=== Dataset records ===

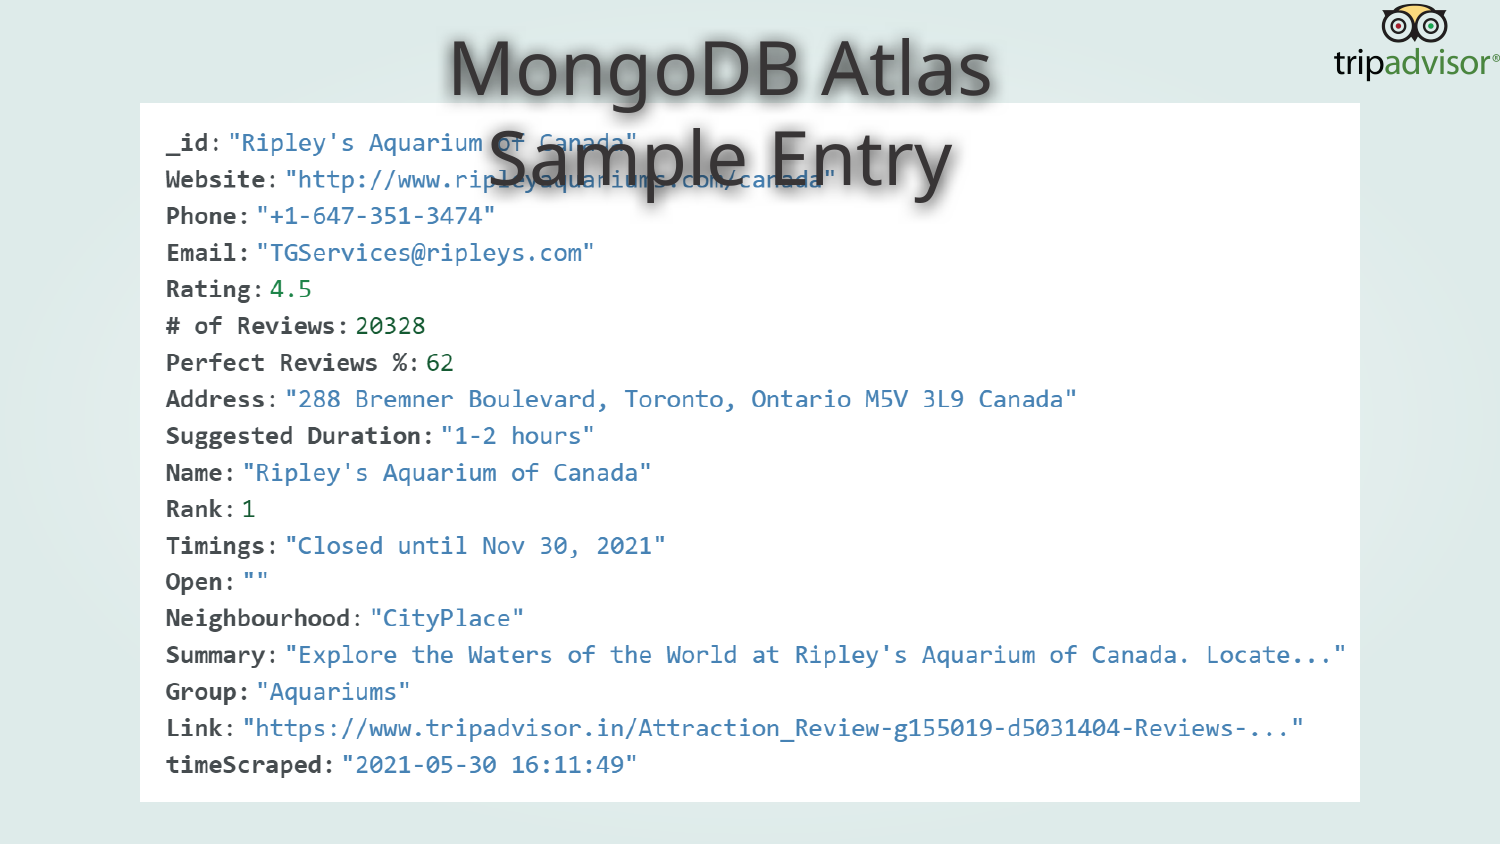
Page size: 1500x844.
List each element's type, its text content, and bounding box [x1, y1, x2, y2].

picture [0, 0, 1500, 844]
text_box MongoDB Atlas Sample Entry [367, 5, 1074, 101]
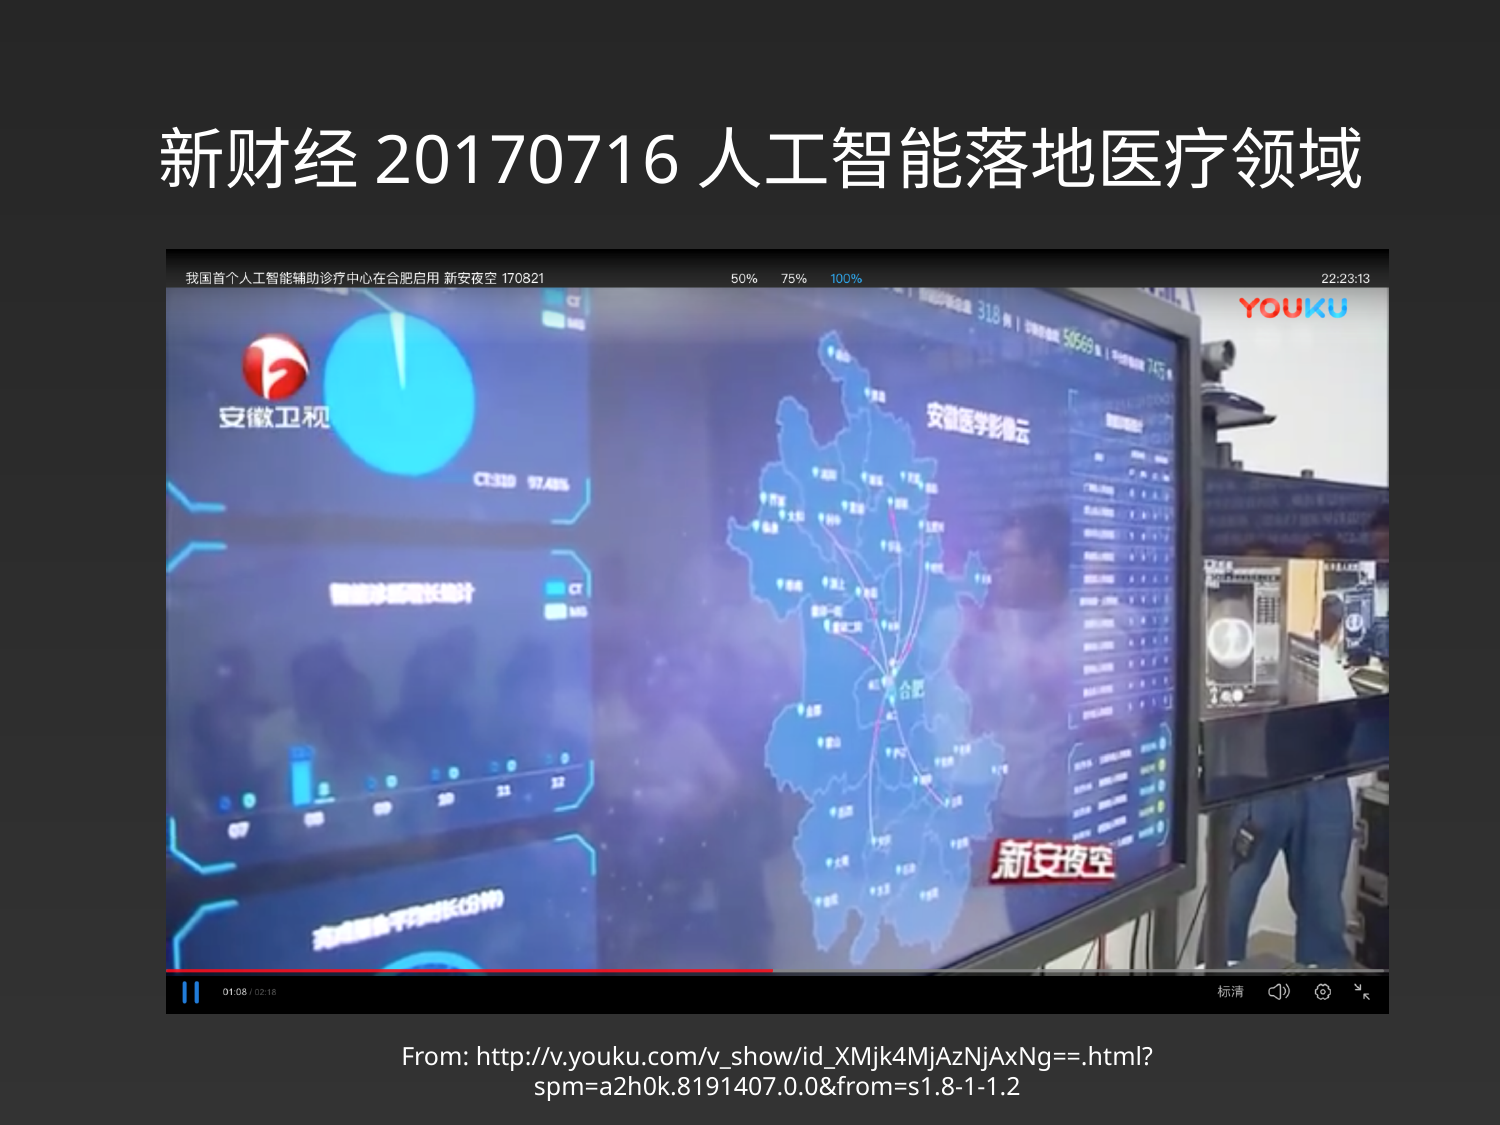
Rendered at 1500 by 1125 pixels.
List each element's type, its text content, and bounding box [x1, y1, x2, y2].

===

▸ Task requirements: Reprint the whole listing above exactly, taking out the pictures.

▸ Answer:
Page size: 1500x844.
List each element's type, its text content, and bounding box [x1, y1, x2, y2].

picture [0, 0, 1500, 844]
text_box MongoDB Atlas Sample Entry [367, 5, 1074, 101]
Rendered at 1500 by 1125 pixels.
List each element's type, its text content, and bounding box [x1, y1, x2, y2].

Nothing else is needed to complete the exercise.